As with most compromises in Washington, the agreement left both parties disappointed. But the overwhelming bipartisan vote in the House underscored the importance of avoiding a default, even if many lawmakers had reservations about the contents of the deal.

What happens next

The bill is now under consideration in the Senate, where it will need at least 60 votes to overcome a filibuster. Timing in the Senate can be a little tricky, as any one senator can employ a variety of parliamentary maneuvers to delay a final vote for several days. Senators will need to agree to a specific timeline for debating and voting on the bill in order to ensure passage prior to the June 5th default deadline. Senate leaders from both parties were confident that such an agreement could be forged and were optimistic that the bill could move to a final vote as soon as June 2nd.

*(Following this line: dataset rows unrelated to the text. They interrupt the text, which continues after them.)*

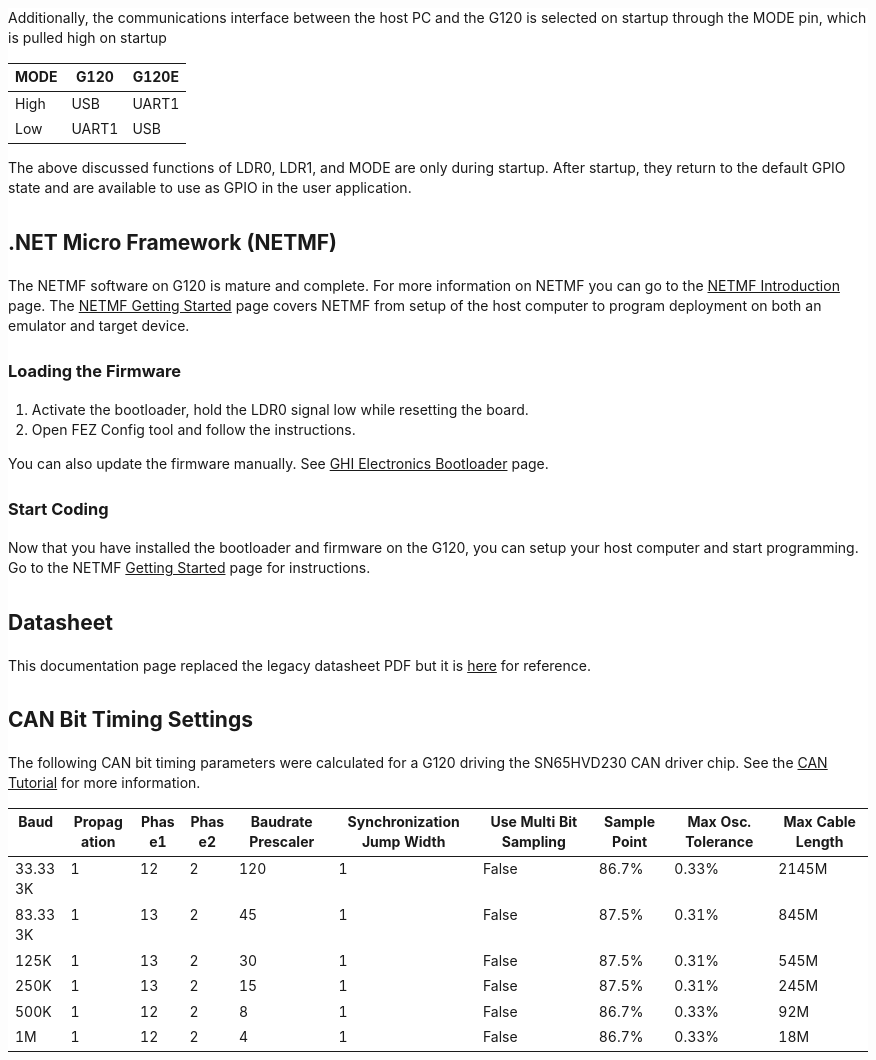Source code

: Additionally, the communications interface between the host PC and the G120 is selected on startup through the
MODE pin, which is pulled high on startup

| MODE               | G120      | G120E                            |
|--------------------|-----------|----------------------------------|
| High               | USB       | UART1                            |
| Low                | UART1     | USB                              |

The above discussed functions of LDR0, LDR1, and MODE are only during startup. After startup, they return to the
default GPIO state and are available to use as GPIO in the user application.

## .NET Micro Framework (NETMF)

The NETMF software on G120 is mature and complete. For more information on NETMF you can go to the [NETMF Introduction](../../software/netmf/intro.md) page.  The [NETMF Getting Started](../../software/netmf/getting-started.md) page covers NETMF from setup of the host computer to program deployment on both an emulator and target device.

### Loading the Firmware

1. Activate the bootloader, hold the LDR0 signal low while resetting the board.
2. Open FEZ Config tool and follow the instructions.

You can also update the firmware manually. See [GHI Electronics Bootloader](../../software/netmf/bootloader.md) page.

### Start Coding

Now that you have installed the bootloader and firmware on the G120, you can setup your host computer and start programming. Go to the NETMF [Getting Started](../../software/netmf/getting-started.md) page for instructions.

## Datasheet

This documentation page replaced the legacy datasheet PDF but it is [here](http://files.ghielectronics.com/downloads/Documents/Datasheets/G120%20and%20G120E%20Datasheet.pdf) for reference.

## CAN Bit Timing Settings

The following CAN bit timing parameters were calculated for a G120 driving the SN65HVD230 CAN driver chip. See the [CAN Tutorial](../../software/netmf/tutorials/can.md) for more information.

| Baud | Propagation | Phase1 | Phase2 | Baudrate Prescaler | Synchronization Jump Width | Use Multi Bit Sampling | Sample Point | Max Osc. Tolerance | Max Cable Length
|---|---|---|---|---|---|---|---|---|---
| 33.333K | 1 | 12 | 2 | 120 | 1 | False | 86.7% | 0.33% | 2145M
| 83.333K | 1 | 13 | 2 | 45  | 1 | False | 87.5% | 0.31% | 845M
| 125K    | 1 | 13 | 2 | 30  | 1 | False | 87.5% | 0.31% | 545M
| 250K    | 1 | 13 | 2 | 15  | 1 | False | 87.5% | 0.31% | 245M
| 500K    | 1 | 12 | 2 | 8   | 1 | False | 86.7% | 0.33% | 92M
| 1M      | 1 | 12 | 2 | 4   | 1 | False | 86.7% | 0.33% | 18M
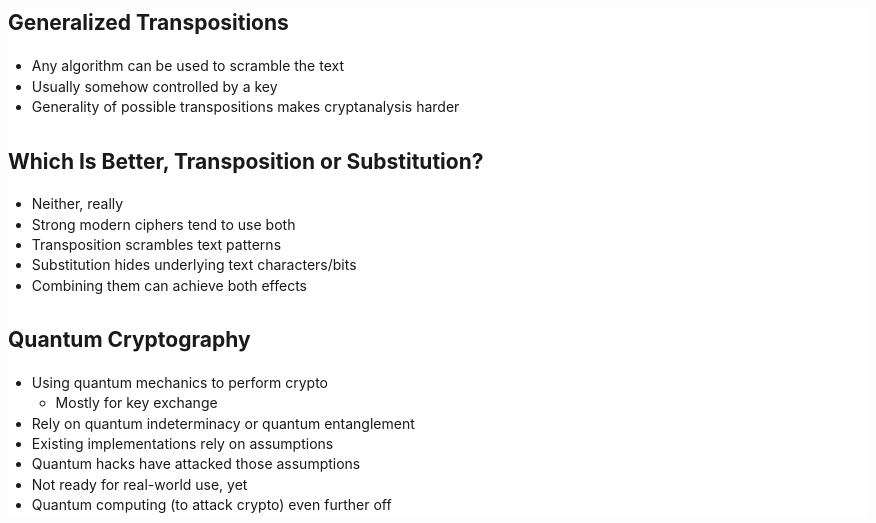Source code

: ## Generalized Transpositions
* Any algorithm can be used to scramble the text
* Usually somehow controlled by a key
* Generality of possible transpositions makes cryptanalysis harder
## Which Is Better, Transposition or Substitution?
* Neither, really
* Strong modern ciphers tend to use both
* Transposition scrambles text patterns
* Substitution hides underlying text characters/bits
* Combining them can achieve both effects
## Quantum Cryptography
* Using quantum mechanics to perform crypto
  * Mostly for key exchange
* Rely on quantum indeterminacy or quantum entanglement
* Existing implementations rely on assumptions
 *  Quantum hacks have attacked those assumptions
* Not ready for real-world use, yet
* Quantum computing (to attack crypto) even further off
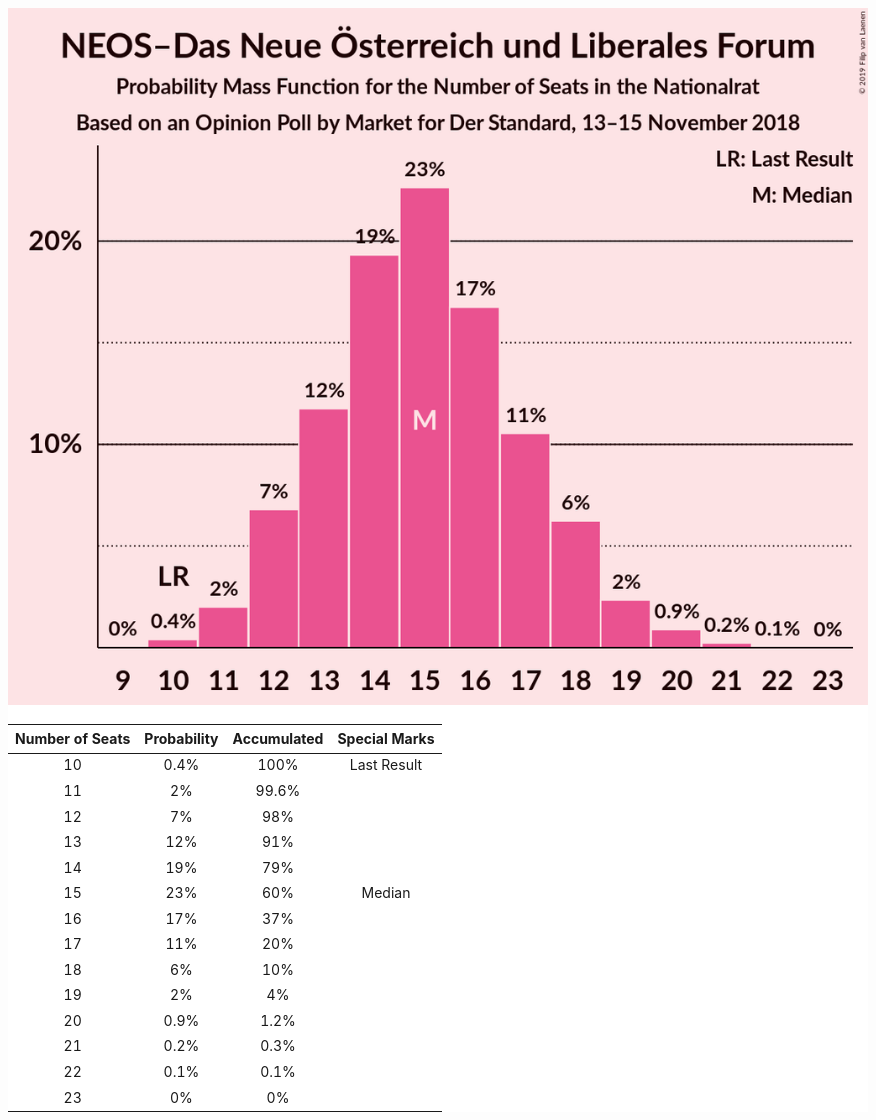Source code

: ![Graph with seats probability mass function not yet produced](2018-11-15-Market-seats-pmf-neos–dasneueösterreichundliberalesforum.png "Seats Probability Mass Function")

| Number of Seats | Probability | Accumulated | Special Marks |
|:---------------:|:-----------:|:-----------:|:-------------:|
| 10 | 0.4% | 100% | Last Result |
| 11 | 2% | 99.6% |  |
| 12 | 7% | 98% |  |
| 13 | 12% | 91% |  |
| 14 | 19% | 79% |  |
| 15 | 23% | 60% | Median |
| 16 | 17% | 37% |  |
| 17 | 11% | 20% |  |
| 18 | 6% | 10% |  |
| 19 | 2% | 4% |  |
| 20 | 0.9% | 1.2% |  |
| 21 | 0.2% | 0.3% |  |
| 22 | 0.1% | 0.1% |  |
| 23 | 0% | 0% |  |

Once the House and Senate have passed the exact same bill, it can be signed into law by President Joe Biden. The Treasury would immediately be able to begin borrowing, and the debt ceiling debate will recede into the background until 2025.

The bottom line for investors is that market concerns about a potential default are abating. While it is still possible that there could be unexpected bumps as the bill winds its way through the Senate, confidence is high that a final vote on the debt ceiling suspension will take place prior to the June 5th deadline.